Experimental IO Module Description#

The module is used mostly for storing experimental utils and dispatcher classes for reading/writing files of different formats.

Submodules Description#

  • text - directory for storing all text file format dispatcher classes

    • format/feature specific dispatchers: csv_glob_dispatcher.py, custom_text_dispatcher.py.

  • sql - directory for storing SQL dispatcher class

    • format/feature specific dispatchers: sql_dispatcher.py

  • pickle - directory for storing Pickle dispatcher class

    • format/feature specific dispatchers: pickle_dispatcher.py

Public API#

Experimental IO functions implementations.

class modin.experimental.core.io.ExperimentalCSVGlobDispatcher#

Class contains utils for reading multiple .csv files simultaneously.

classmethod file_exists(file_path: str, storage_options=None) bool#

Check if the file_path is valid.

Parameters
  • file_path (str) – String representing a path.

  • storage_options (dict, optional) – Keyword from read_* functions.

Returns

True if the path is valid.

Return type

bool

classmethod get_path(file_path: str) list#

Return the path of the file(s).

Parameters

file_path (str) – String representing a path.

Returns

List of strings of absolute file paths.

Return type

list

classmethod partitioned_file(files, fnames: List[str], num_partitions: int = None, nrows: int = None, skiprows: int = None, skip_header: int = None, quotechar: bytes = b'"', is_quoting: bool = True) List[List[Tuple[str, int, int]]]#

Compute chunk sizes in bytes for every partition.

Parameters
  • files (file or list of files) – File(s) to be partitioned.

  • fnames (str or list of str) – File name(s) to be partitioned.

  • num_partitions (int, optional) – For what number of partitions split a file. If not specified grabs the value from modin.config.NPartitions.get().

  • nrows (int, optional) – Number of rows of file to read.

  • skiprows (int, optional) – Specifies rows to skip.

  • skip_header (int, optional) – Specifies header rows to skip.

  • quotechar (bytes, default: b'"') – Indicate quote in a file.

  • is_quoting (bool, default: True) – Whether or not to consider quotes.

Returns

List, where each element of the list is a list of tuples. The inner lists of tuples contains the data file name of the chunk, chunk start offset, and chunk end offsets for its corresponding file.

Return type

list

Notes

The logic gets really complicated if we try to use the TextFileDispatcher.partitioned_file.

class modin.experimental.core.io.ExperimentalCustomTextDispatcher#

Class handles utils for reading custom text files.
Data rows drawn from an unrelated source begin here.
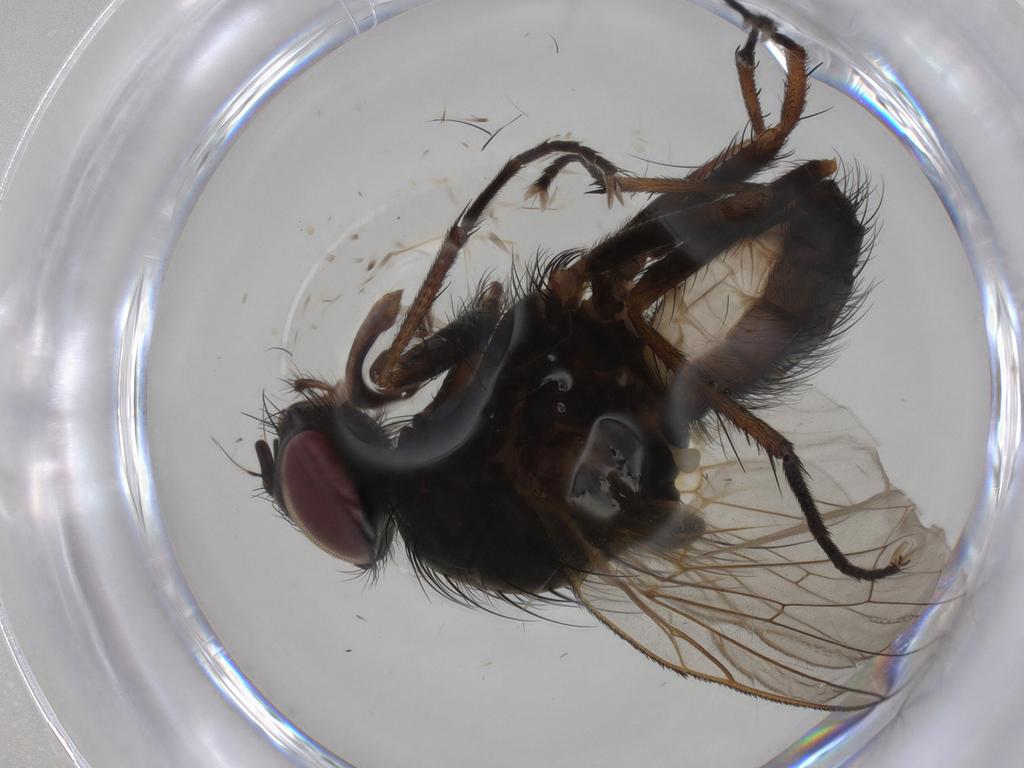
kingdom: Animalia
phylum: Arthropoda
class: Insecta
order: Diptera
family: Anthomyiidae
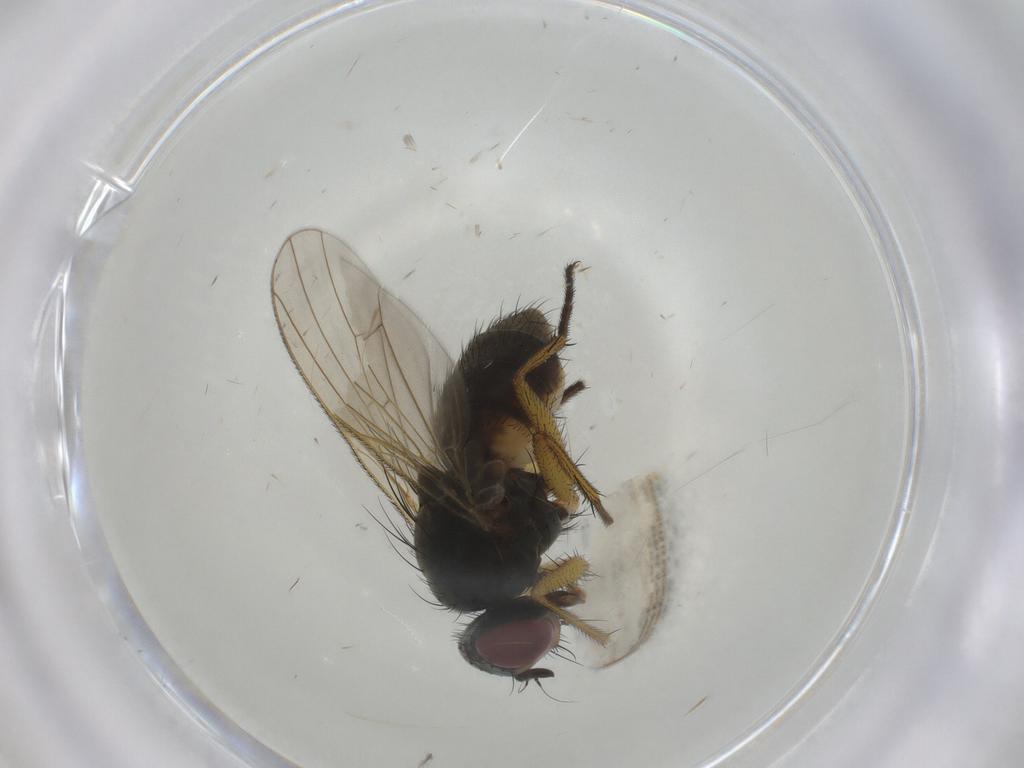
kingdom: Animalia
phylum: Arthropoda
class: Insecta
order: Diptera
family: Muscidae
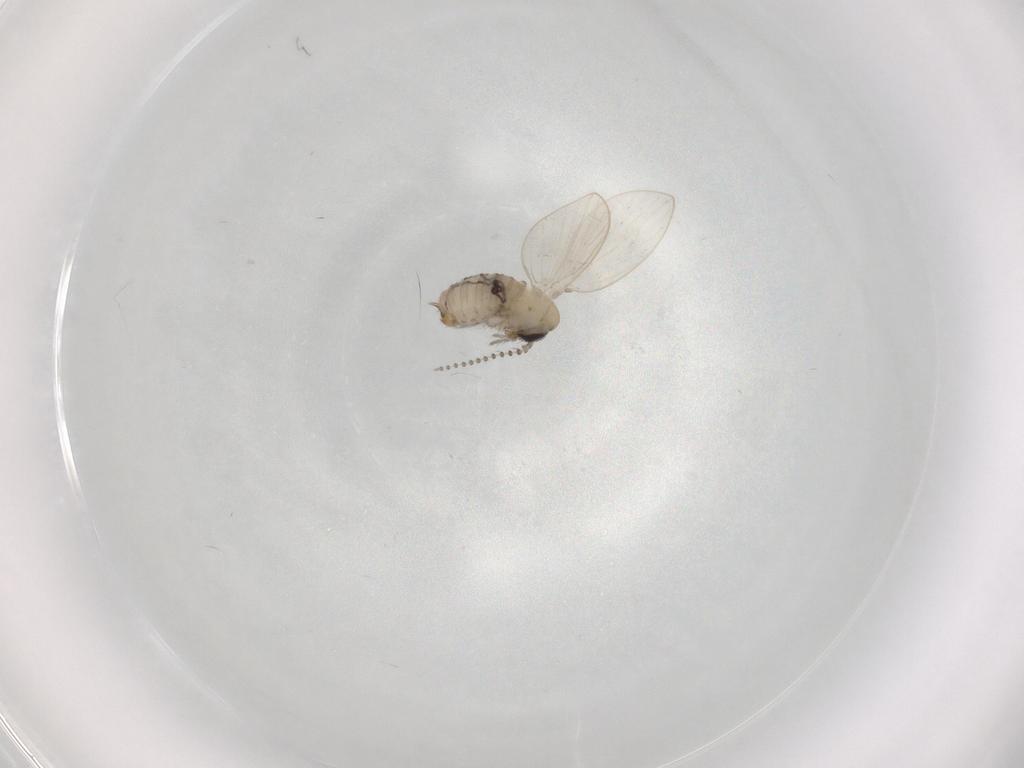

class modin.experimental.core.io.ExperimentalPickleDispatcher#

Class handles utils for reading pickle files.

classmethod write(qc, **kwargs)#

When * is in the filename, all partitions are written to their own separate file.

The filenames is determined as follows: - if * is in the filename, then it will be replaced by the ascending sequence 0, 1, 2, … - if * is not in the filename, then the default implementation will be used.

Example: 4 partitions and input filename=”partition*.pkl.gz”, then filenames will be: partition0.pkl.gz, partition1.pkl.gz, partition2.pkl.gz, partition3.pkl.gz.

Parameters
  • qc (BaseQueryCompiler) – The query compiler of the Modin dataframe that we want to run to_pickle_distributed on.

  • **kwargs (dict) – Parameters for pandas.to_pickle(**kwargs).

class modin.experimental.core.io.ExperimentalSQLDispatcher#

Class handles experimental utils for reading SQL queries or database tables.

classmethod preprocess_func()#

Prepare a function for transmission to remote workers.